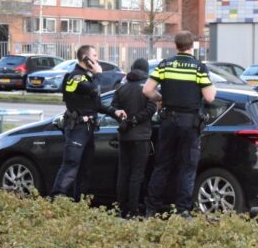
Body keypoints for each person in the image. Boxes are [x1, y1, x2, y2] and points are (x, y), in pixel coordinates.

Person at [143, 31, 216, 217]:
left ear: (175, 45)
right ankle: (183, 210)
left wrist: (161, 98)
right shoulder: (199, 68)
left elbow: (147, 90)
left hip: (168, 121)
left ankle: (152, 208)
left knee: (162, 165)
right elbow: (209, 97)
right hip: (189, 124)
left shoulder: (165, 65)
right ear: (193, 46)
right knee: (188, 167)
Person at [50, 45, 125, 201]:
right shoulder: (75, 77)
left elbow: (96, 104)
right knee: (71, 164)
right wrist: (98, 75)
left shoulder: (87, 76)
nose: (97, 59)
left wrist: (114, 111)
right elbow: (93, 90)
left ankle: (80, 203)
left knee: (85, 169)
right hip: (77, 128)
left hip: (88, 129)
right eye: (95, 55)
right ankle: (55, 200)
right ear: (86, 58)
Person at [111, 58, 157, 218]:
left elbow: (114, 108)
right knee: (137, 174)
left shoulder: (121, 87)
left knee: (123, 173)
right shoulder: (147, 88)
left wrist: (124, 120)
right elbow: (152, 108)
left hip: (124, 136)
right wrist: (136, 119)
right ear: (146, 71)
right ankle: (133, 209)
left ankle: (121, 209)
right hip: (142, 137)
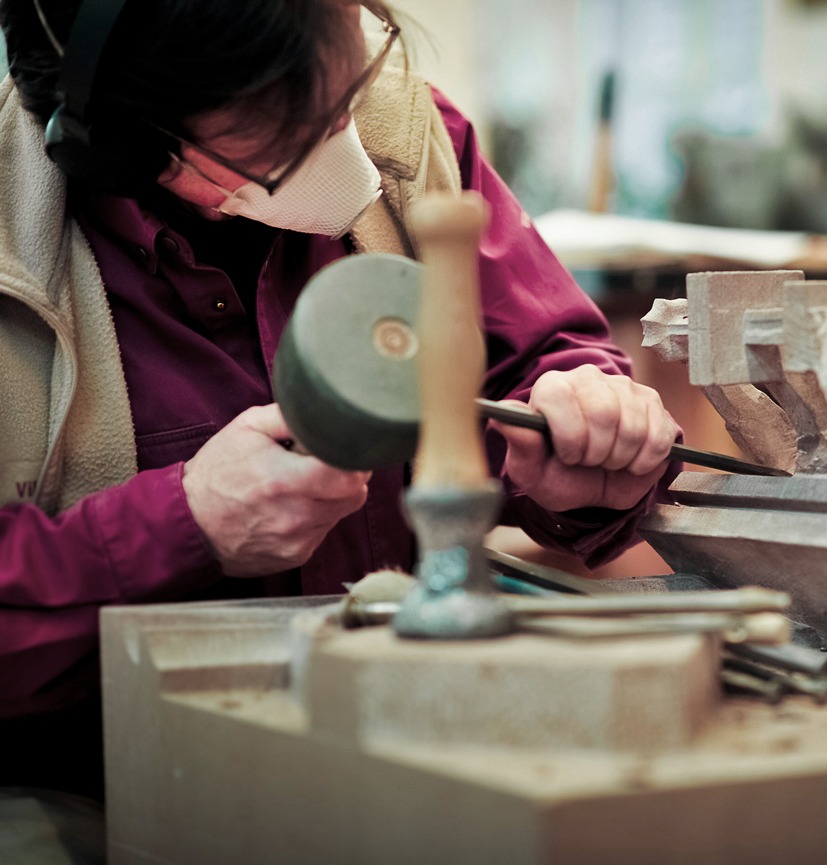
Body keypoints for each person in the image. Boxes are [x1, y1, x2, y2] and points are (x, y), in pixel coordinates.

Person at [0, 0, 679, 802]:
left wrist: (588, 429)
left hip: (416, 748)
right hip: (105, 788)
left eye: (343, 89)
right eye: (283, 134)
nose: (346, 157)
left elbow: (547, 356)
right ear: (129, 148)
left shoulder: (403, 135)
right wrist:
• • •
### YOUR GOAL
Everything in the entries above except the pictures should be given again exactly.

### SOLVED EXERCISE
Body keypoints for each person in the image. Boxes are [x1, y1, x2, y2] and points are (x, y), in pixel coordinates.

Person at [143, 31, 216, 217]:
left ear: (175, 45)
right ankle: (183, 210)
left wrist: (161, 98)
right shoulder: (199, 68)
left elbow: (147, 90)
left hip: (168, 121)
left ankle: (152, 208)
left knee: (162, 165)
right elbow: (209, 97)
right hip: (189, 124)
left shoulder: (165, 65)
right ear: (193, 46)
right knee: (188, 167)
Person at [50, 45, 125, 201]:
right shoulder: (75, 77)
left elbow: (96, 104)
right knee: (71, 164)
right wrist: (98, 75)
left shoulder: (87, 76)
nose: (97, 59)
left wrist: (114, 111)
right elbow: (93, 90)
left ankle: (80, 203)
left knee: (85, 169)
right hip: (77, 128)
left hip: (88, 129)
right eye: (95, 55)
right ankle: (55, 200)
right ear: (86, 58)
Person at [111, 58, 157, 218]:
left elbow: (114, 108)
right knee: (137, 174)
left shoulder: (121, 87)
left knee: (123, 173)
right shoulder: (147, 88)
left wrist: (124, 120)
right elbow: (152, 108)
left hip: (124, 136)
right wrist: (136, 119)
right ear: (146, 71)
right ankle: (133, 209)
left ankle: (121, 209)
right hip: (142, 137)
Body keypoints for each person in the image. Boxes are [x1, y1, x2, y2] and points are (x, y), in pixel coordinates.

Person at [0, 0, 679, 802]:
left wrist: (588, 429)
left hip: (416, 748)
right hip: (105, 788)
left eye: (343, 89)
right eye: (283, 134)
nose: (346, 157)
left elbow: (547, 356)
right ear: (129, 148)
left shoulder: (403, 135)
right wrist:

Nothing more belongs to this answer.